▶ **Problem**
Please leave out pictures and print exactly the lines from the one that has "exposure_s: 1/60" through the last line of the material below.

-.-.-

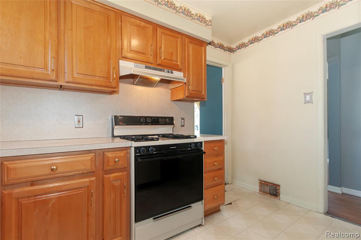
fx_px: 173
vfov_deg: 69.5
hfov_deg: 92.5
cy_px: 120
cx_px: 180
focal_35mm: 17
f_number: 4
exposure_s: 1/60
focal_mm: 11.5
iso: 800
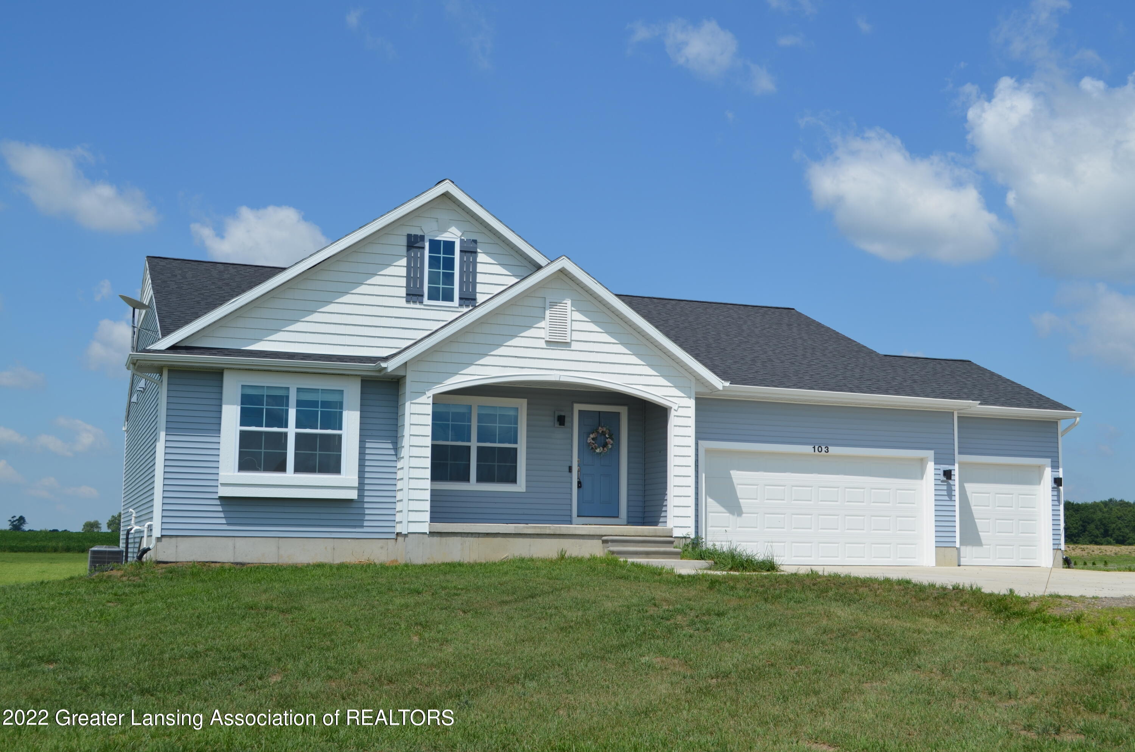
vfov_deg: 30.7
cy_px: 376
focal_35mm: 44
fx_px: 1369
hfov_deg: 45.0
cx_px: 568
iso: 100
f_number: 9
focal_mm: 29
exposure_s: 1/400
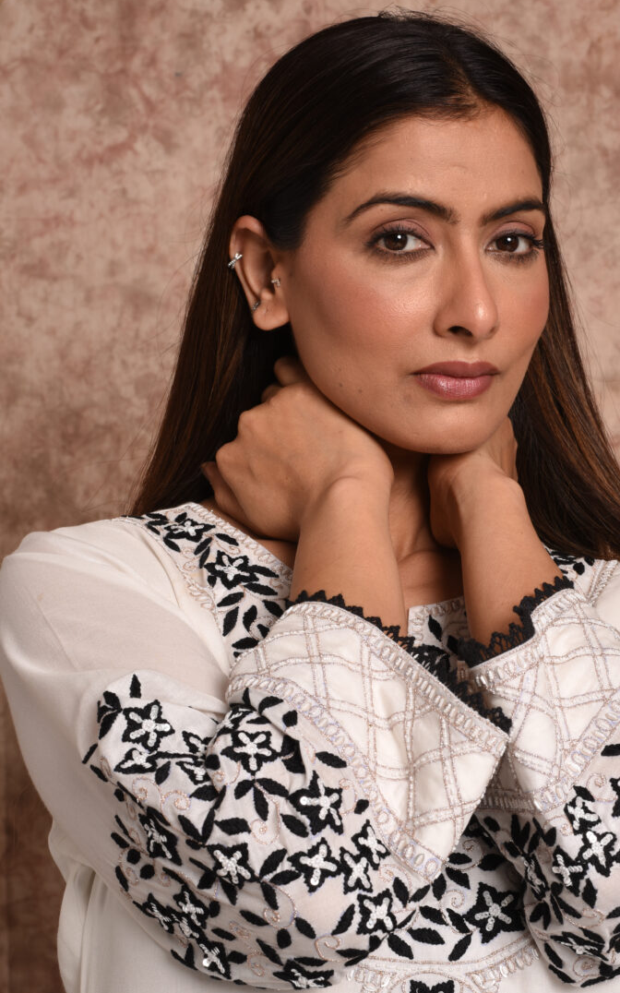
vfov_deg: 28.9
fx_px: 1921
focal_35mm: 71
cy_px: 568
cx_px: 388
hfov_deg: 18.3
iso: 80
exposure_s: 1/125
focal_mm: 50
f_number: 11
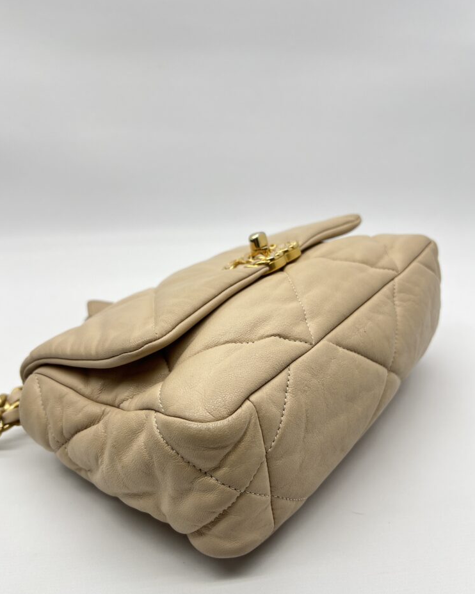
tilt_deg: -23.0
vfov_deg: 62.2
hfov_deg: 51.5
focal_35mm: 28
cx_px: 234
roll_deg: +0.2
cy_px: 306
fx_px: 492
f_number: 1.5
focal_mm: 5.7
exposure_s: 1/124
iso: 32
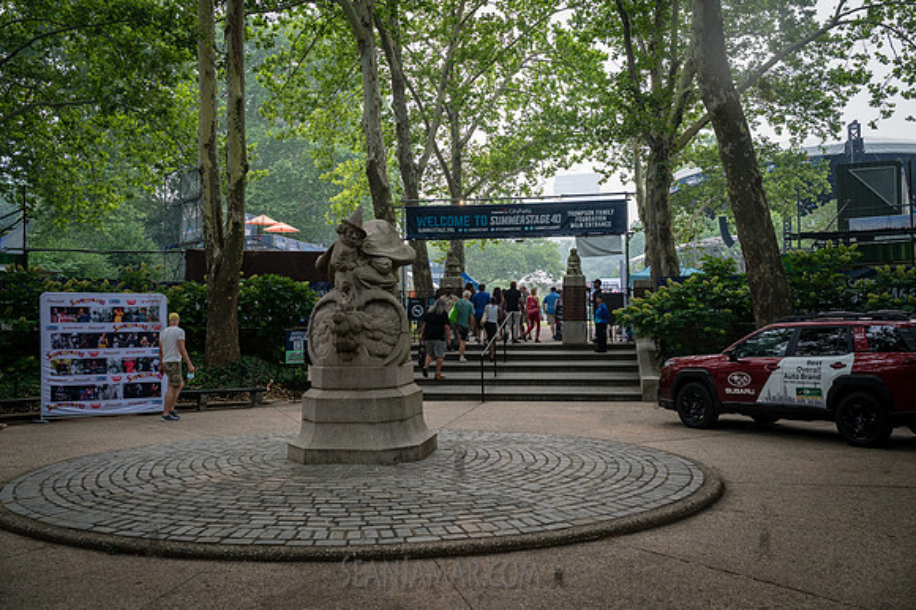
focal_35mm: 35
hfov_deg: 54.2
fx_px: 895
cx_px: 458
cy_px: 305
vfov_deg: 37.6
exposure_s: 1/1250
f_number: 4.5
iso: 1000
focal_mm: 35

-.-.-

▶ **Answer box**
exposure_s: 1/60
focal_mm: 11.5
iso: 800
vfov_deg: 30.7
cy_px: 376
focal_35mm: 44
fx_px: 1369
hfov_deg: 45.0
cx_px: 568
iso: 100
f_number: 9
focal_mm: 29
exposure_s: 1/400
vfov_deg: 28.9
fx_px: 1921
focal_35mm: 71
cy_px: 568
cx_px: 388
hfov_deg: 18.3
iso: 80
exposure_s: 1/125
focal_mm: 50
f_number: 11
tilt_deg: -23.0
vfov_deg: 62.2
hfov_deg: 51.5
focal_35mm: 28
cx_px: 234
roll_deg: +0.2
cy_px: 306
fx_px: 492
f_number: 1.5
focal_mm: 5.7
exposure_s: 1/124
iso: 32
focal_35mm: 35
hfov_deg: 54.2
fx_px: 895
cx_px: 458
cy_px: 305
vfov_deg: 37.6
exposure_s: 1/1250
f_number: 4.5
iso: 1000
focal_mm: 35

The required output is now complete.